=== RECORDS FOR THE EXERCISE ===

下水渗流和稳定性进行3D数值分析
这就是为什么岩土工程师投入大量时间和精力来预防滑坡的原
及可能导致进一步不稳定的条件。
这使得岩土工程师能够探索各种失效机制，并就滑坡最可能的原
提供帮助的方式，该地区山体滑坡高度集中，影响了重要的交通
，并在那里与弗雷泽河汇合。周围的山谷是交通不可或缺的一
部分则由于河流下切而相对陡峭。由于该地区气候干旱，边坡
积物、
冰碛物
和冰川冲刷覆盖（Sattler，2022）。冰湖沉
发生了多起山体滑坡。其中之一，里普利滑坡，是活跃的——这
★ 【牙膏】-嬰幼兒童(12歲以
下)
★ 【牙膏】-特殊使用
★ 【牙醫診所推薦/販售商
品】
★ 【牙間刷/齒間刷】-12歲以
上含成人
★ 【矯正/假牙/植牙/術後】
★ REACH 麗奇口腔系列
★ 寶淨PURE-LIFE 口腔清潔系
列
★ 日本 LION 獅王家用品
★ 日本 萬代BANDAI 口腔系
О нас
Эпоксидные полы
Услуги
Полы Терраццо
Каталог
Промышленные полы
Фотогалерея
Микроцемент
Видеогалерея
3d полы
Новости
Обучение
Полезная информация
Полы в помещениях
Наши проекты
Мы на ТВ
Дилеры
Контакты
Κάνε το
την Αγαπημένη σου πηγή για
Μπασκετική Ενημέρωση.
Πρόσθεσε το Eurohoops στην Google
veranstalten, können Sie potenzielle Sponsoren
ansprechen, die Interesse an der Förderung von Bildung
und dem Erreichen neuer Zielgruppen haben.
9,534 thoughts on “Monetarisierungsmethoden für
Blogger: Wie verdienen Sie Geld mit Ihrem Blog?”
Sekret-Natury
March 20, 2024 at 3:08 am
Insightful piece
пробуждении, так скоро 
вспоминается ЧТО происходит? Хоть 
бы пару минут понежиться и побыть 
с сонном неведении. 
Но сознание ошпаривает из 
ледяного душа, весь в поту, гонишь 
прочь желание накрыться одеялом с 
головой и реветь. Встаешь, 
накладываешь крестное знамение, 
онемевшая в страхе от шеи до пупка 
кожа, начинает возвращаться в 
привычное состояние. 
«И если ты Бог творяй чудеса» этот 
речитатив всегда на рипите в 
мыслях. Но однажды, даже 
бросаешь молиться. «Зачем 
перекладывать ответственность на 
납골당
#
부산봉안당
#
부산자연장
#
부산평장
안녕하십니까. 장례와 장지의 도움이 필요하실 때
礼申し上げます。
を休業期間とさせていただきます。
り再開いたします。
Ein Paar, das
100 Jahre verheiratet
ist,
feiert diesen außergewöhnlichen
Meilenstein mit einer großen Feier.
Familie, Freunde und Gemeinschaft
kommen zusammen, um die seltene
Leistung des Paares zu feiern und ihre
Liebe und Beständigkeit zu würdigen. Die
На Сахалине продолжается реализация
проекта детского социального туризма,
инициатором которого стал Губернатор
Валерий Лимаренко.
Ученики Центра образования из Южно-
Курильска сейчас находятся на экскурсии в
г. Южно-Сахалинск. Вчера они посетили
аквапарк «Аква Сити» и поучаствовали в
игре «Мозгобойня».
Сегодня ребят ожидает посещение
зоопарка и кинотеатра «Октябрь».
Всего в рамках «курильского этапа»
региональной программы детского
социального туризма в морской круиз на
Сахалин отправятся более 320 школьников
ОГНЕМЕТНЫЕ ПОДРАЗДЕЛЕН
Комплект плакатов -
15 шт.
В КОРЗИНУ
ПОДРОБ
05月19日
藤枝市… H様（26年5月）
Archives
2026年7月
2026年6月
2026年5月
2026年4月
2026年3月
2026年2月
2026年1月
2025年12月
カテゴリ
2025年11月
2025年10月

===

WHAT THE EXERCISE ASKS: What the task asks for is a word-for-word repeat of the lines above, from the first through the one containing "зоопарка и кинотеатра".

RESULT BELOW:
下水渗流和稳定性进行3D数值分析
这就是为什么岩土工程师投入大量时间和精力来预防滑坡的原
及可能导致进一步不稳定的条件。
这使得岩土工程师能够探索各种失效机制，并就滑坡最可能的原
提供帮助的方式，该地区山体滑坡高度集中，影响了重要的交通
，并在那里与弗雷泽河汇合。周围的山谷是交通不可或缺的一
部分则由于河流下切而相对陡峭。由于该地区气候干旱，边坡
积物、
冰碛物
和冰川冲刷覆盖（Sattler，2022）。冰湖沉
发生了多起山体滑坡。其中之一，里普利滑坡，是活跃的——这
★ 【牙膏】-嬰幼兒童(12歲以
下)
★ 【牙膏】-特殊使用
★ 【牙醫診所推薦/販售商
品】
★ 【牙間刷/齒間刷】-12歲以
上含成人
★ 【矯正/假牙/植牙/術後】
★ REACH 麗奇口腔系列
★ 寶淨PURE-LIFE 口腔清潔系
列
★ 日本 LION 獅王家用品
★ 日本 萬代BANDAI 口腔系
О нас
Эпоксидные полы
Услуги
Полы Терраццо
Каталог
Промышленные полы
Фотогалерея
Микроцемент
Видеогалерея
3d полы
Новости
Обучение
Полезная информация
Полы в помещениях
Наши проекты
Мы на ТВ
Дилеры
Контакты
Κάνε το
την Αγαπημένη σου πηγή για
Μπασκετική Ενημέρωση.
Πρόσθεσε το Eurohoops στην Google
veranstalten, können Sie potenzielle Sponsoren
ansprechen, die Interesse an der Förderung von Bildung
und dem Erreichen neuer Zielgruppen haben.
9,534 thoughts on “Monetarisierungsmethoden für
Blogger: Wie verdienen Sie Geld mit Ihrem Blog?”
Sekret-Natury
March 20, 2024 at 3:08 am
Insightful piece
пробуждении, так скоро 
вспоминается ЧТО происходит? Хоть 
бы пару минут понежиться и побыть 
с сонном неведении. 
Но сознание ошпаривает из 
ледяного душа, весь в поту, гонишь 
прочь желание накрыться одеялом с 
головой и реветь. Встаешь, 
накладываешь крестное знамение, 
онемевшая в страхе от шеи до пупка 
кожа, начинает возвращаться в 
привычное состояние. 
«И если ты Бог творяй чудеса» этот 
речитатив всегда на рипите в 
мыслях. Но однажды, даже 
бросаешь молиться. «Зачем 
перекладывать ответственность на 
납골당
#
부산봉안당
#
부산자연장
#
부산평장
안녕하십니까. 장례와 장지의 도움이 필요하실 때
礼申し上げます。
を休業期間とさせていただきます。
り再開いたします。
Ein Paar, das
100 Jahre verheiratet
ist,
feiert diesen außergewöhnlichen
Meilenstein mit einer großen Feier.
Familie, Freunde und Gemeinschaft
kommen zusammen, um die seltene
Leistung des Paares zu feiern und ihre
Liebe und Beständigkeit zu würdigen. Die
На Сахалине продолжается реализация
проекта детского социального туризма,
инициатором которого стал Губернатор
Валерий Лимаренко.
Ученики Центра образования из Южно-
Курильска сейчас находятся на экскурсии в
г. Южно-Сахалинск. Вчера они посетили
аквапарк «Аква Сити» и поучаствовали в
игре «Мозгобойня».
Сегодня ребят ожидает посещение
зоопарка и кинотеатра «Октябрь».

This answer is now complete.